A well-known thought experiment from the field of ethics suggests choosing which way to direct a heavy trolley - in the direction where it will inevitably kill one person, or in another, where another will be the victim. Different versions of Trolley Problems deal with different combinations of potential victims: a group of criminals or one innocent person, a healthy person or a group of hopelessly ill patients, a great surgeon or a child, and the like. Professor Rick van Baaren at the University of Nijmegen in the Netherlands and his team presented volunteers with a similar dilemma for robots.

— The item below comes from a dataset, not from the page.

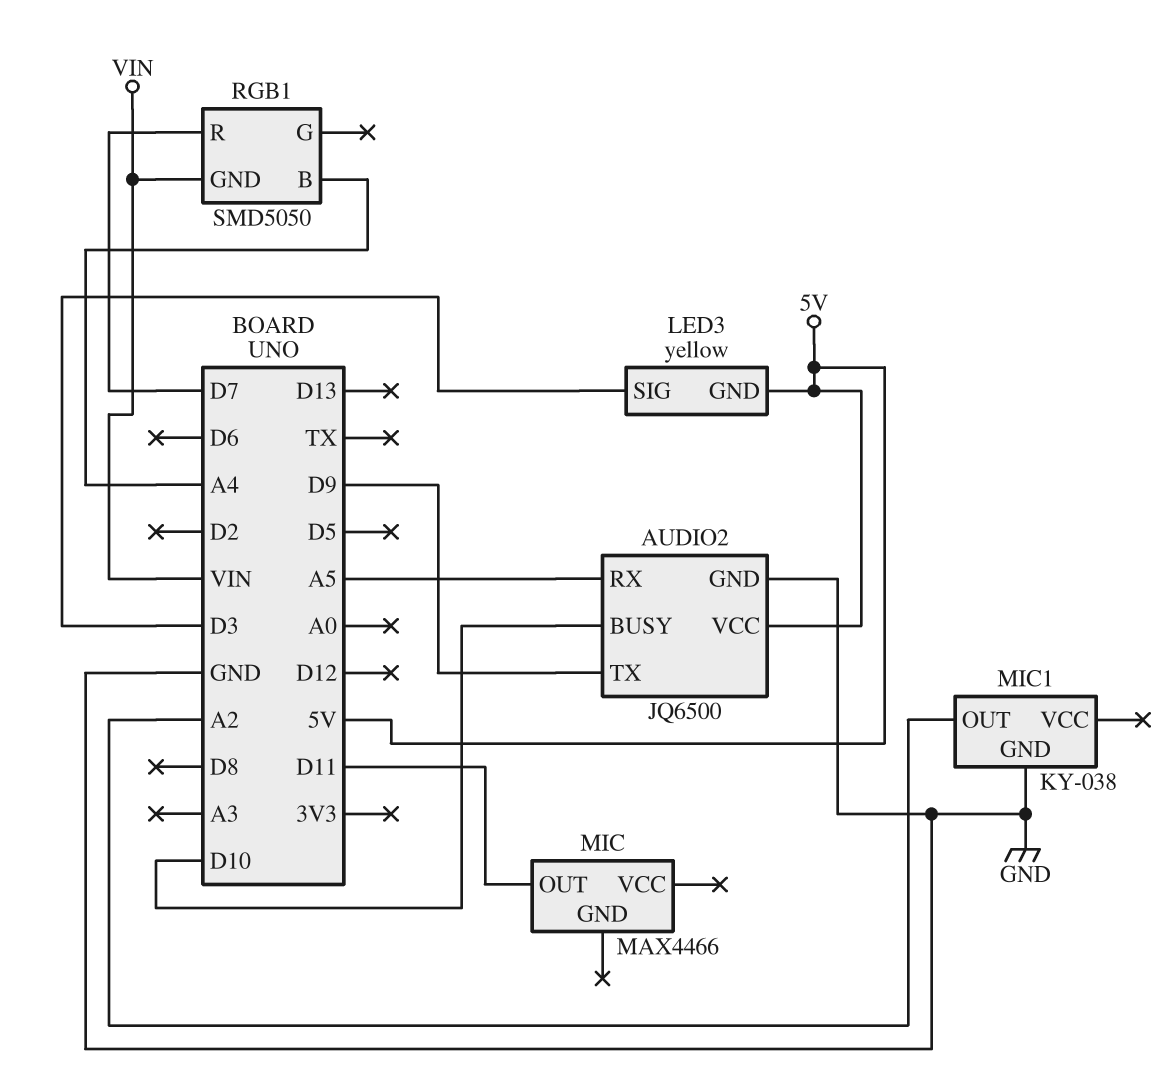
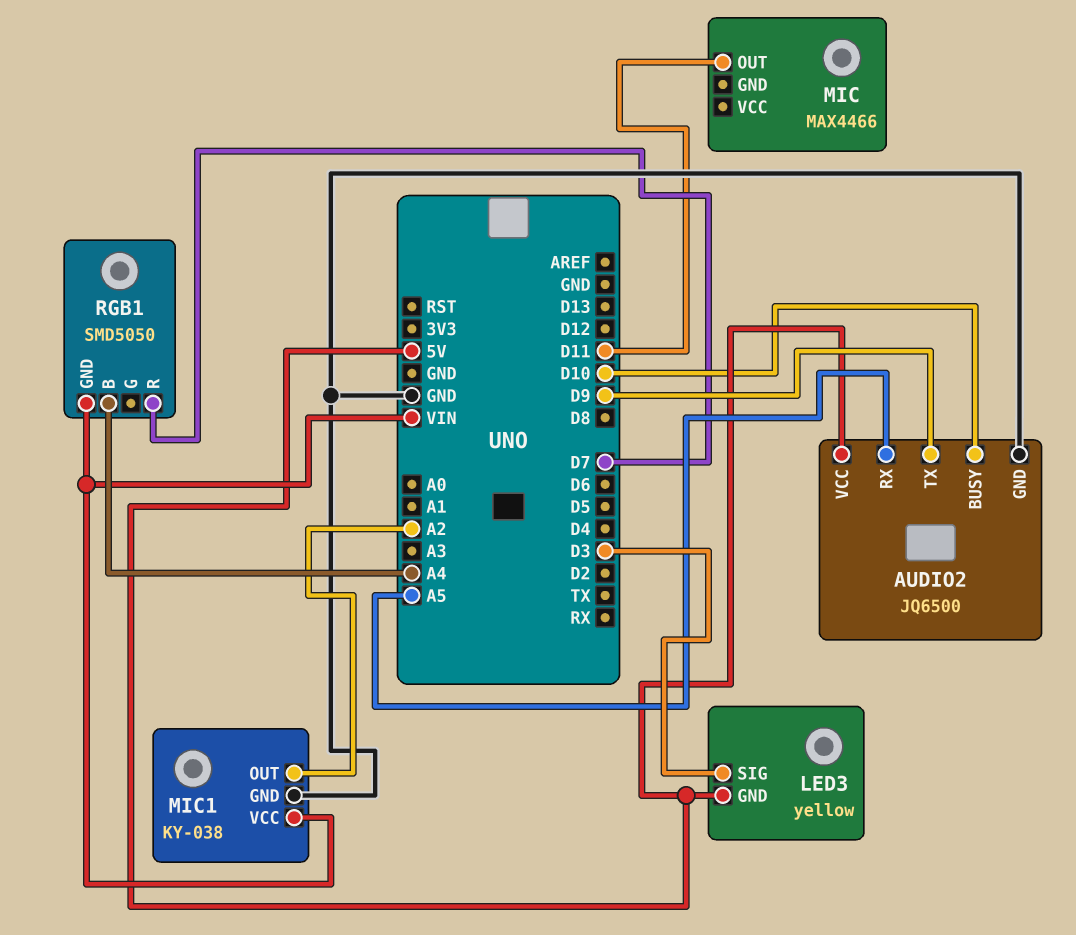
MIC1 pin VCC: none -> VIN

Indeed, robots are increasingly integrated into our lives, and many of them are becoming increasingly anthropomorphic. It is important for psychologists, sociologists and many others to understand how our attitude towards them is formed and what it depends on. European scientists talk about this in an article published in the journal Social Cognition. In the first experiment, the participants solved the Trolley Problem with reference to humans and robots, anthropomorphic and not. During the second stage, psychologists examined what factors influence the anthropomorphic perception of the robot.

“The more 'human' the robot is perceived to be - or, more precisely, the more emotionality is attributed to the machine, the less often our subjects agreed to sacrifice it,” says one of the authors of the work, Markus Paulus. Perhaps these are quite expected results, but scientists make rather bold conclusions, pointing out the need for reasonable restrictions when creating anthropomorphic machines. “Attempts to 'humanize' robots shouldn't go too far,” says Marcus Paulus. "Otherwise, they will create a conflict with their original goal of helping people."